REQUEST 1 —
Print every line of the rows under Stored data verbatim.

EXERCISE TEXT —
According to the New York Times, Bishop Robinson may still be invited to attend the Lambeth Conference as a guest, but Rowan Cantaur is not contemplating inviting Minns in any capacity.
Why not? According to the BBC, "Canon Kearon said CANA did not have recognition as one of the bodies of the Anglican Church and Bishop Minns had not been invited on those grounds." He is not saying Minns is not a bishop, only that he is not a regular bishop of the Anglican Communion, and so not invited to the Lambeth Conference. Canon Kearon says Bishop Robinson is a regular bishop of the Anglican Communion, but one whose presence and ministry is so very controversial as understood by the Windsor Report, that his official presence might be disruptive. Minns is not going to be asked to attend at all, but Bishop Robinson might be asked to attend as a guest. Will CANA need to pay its Web elves overtime to strike all those "CANA is clearly and thoroughly 1000% Anglican and by the way the only TRUE Anglicans" statements from its web pages? Could be.
Canon Kearon speaks up for Cantaur by saying that there are substantial objections to Bishop Robinson's ministry. True enough, from certain quarters.

Stored data:
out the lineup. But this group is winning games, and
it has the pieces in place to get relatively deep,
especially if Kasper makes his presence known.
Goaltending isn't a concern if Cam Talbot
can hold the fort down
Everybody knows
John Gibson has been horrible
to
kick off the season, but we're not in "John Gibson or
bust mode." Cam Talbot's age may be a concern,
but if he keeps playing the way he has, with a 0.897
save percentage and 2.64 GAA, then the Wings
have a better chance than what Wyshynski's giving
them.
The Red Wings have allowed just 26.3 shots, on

REQUEST 2 —
Output verbatim the part of the Lambeth Conference text that opens with the words containing "According to the New" and closes with "in any capacity.".

WORKED SOLUTION 1 —
out the lineup. But this group is winning games, and
it has the pieces in place to get relatively deep,
especially if Kasper makes his presence known.
Goaltending isn't a concern if Cam Talbot
can hold the fort down
Everybody knows
John Gibson has been horrible
to
kick off the season, but we're not in "John Gibson or
bust mode." Cam Talbot's age may be a concern,
but if he keeps playing the way he has, with a 0.897
save percentage and 2.64 GAA, then the Wings
have a better chance than what Wyshynski's giving
them.
The Red Wings have allowed just 26.3 shots, on

WORKED SOLUTION 2 —
According to the New York Times, Bishop Robinson may still be invited to attend the Lambeth Conference as a guest, but Rowan Cantaur is not contemplating inviting Minns in any capacity.